Should I include my competitors' logos?
Absolutely. Not so we can copy them, but so we know what to avoid. If every competitor in your niche uses a blue shield icon, we need to be aware of this so we can design something that disrupts that pattern.
I've got loads of ideas for colours and fonts. Should I include them all?
Include your preferences, but don't handcuff the creative process. Share what you're drawn to and, more importantly, why. But remember—you're hiring a designer because they know what works, not just what you like. Trust the process whilst being clear about your non-negotiables.
What's the difference between filling this out versus just having a phone call?
A phone call accounts for only 20% of what this questionnaire captures. In conversation, you'll forget crucial details, I'll miss important nuances, and we'll both assume things that aren't true. This written brief becomes our single source of truth throughout the project—no “I thought you meant” moments later.
My business has multiple target audiences. How do I handle that in the questionnaire?
Pick your primary audience that drives 60-80% of your revenue. If you try to appeal to everyone, you'll connect with no one. Your logo needs to speak to your most valuable customers first. You can always create variations or sub-brands for secondary audiences later.
I'm a startup with no existing brand materials. Is that a problem?
It's an advantage. We're building from scratch without having to work around existing baggage. But do your homework first—research your market, understand your positioning, and be clear about your ambitions. A startup with clarity beats an established business with confusion every time.
How specific should I be about the style I want?
Be specific about the feeling you want to create, not the exact visual execution. Instead of “I want a blue circle with sans-serif text,” say, “I want to feel trustworthy and approachable but not boring.” Give me the destination, not the route—that's what you're paying for.
Can I make changes to my questionnaire responses after I have submitted them?
Minor clarifications? Absolutely. Complete rewrites because you've changed your entire business strategy? That's a new project. The questionnaire locks in the creative direction, so ensure you're confident in your answers before submitting.
What happens if I don't provide enough detail in my responses?
I'll reply with follow-up questions, which will delay your project. Worse, I might make assumptions that take the design in the wrong direction. Front-load the detail now, and you'll get concepts that hit the mark from round one instead of round three.
Should I involve my business partner or team in completing this?

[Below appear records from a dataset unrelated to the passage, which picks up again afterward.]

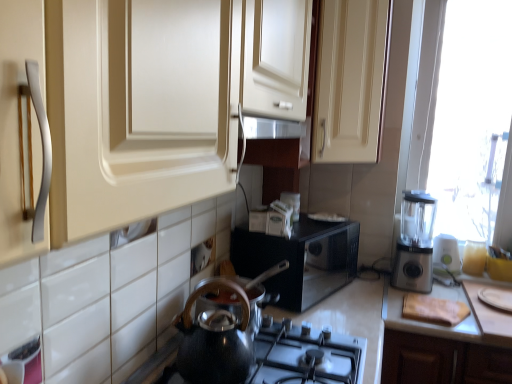
Question: From their relative heights in the image, would you say white plastic blender at right, the second appliance from the right, is taller or shorter than white plastic plate at lower right, which appears as the 3th appliance when viewed from the left?

Choices:
 (A) short
 (B) tall

Answer: (B)

Question: Is point (449, 241) positioned closer to the camera than point (505, 301)?

Choices:
 (A) farther
 (B) closer

Answer: (A)

Question: Based on their relative distances, which object is farther from the black glossy kettle at lower center?

Choices:
 (A) matte cream cabinet at upper center
 (B) white matte cutting board at right
 (C) black glossy microwave at center, the 3th appliance when ordered from right to left
 (D) white plastic plate at lower right, acting as the 1th appliance starting from the right
 (E) shiny black kettle at lower center

Answer: (D)

Question: Which object is positioned farthest from the shiny black kettle at lower center?

Choices:
 (A) matte cream cabinet at upper center
 (B) black glossy microwave at center, the 1th appliance from the left
 (C) silver metallic blender at right
 (D) white plastic blender at right, which is counted as the second appliance, starting from the left
 (E) black glossy kettle at lower center

Answer: (D)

If they have decision-making power over the final logo, yes. But don't complete it by committee. One person should own the questionnaire and gather input from stakeholders beforehand. Too many cooks spoil the broth, and too many opinions spoil the brief.
I run multiple businesses. Do I need separate questionnaires for each logo?
Unless your businesses share the same audience, positioning, and personality, which they don't, then yes, you need separate questionnaires; each brand deserves its strategic foundation. Shortcuts here lead to logos that appear related but fail to serve their specific purpose.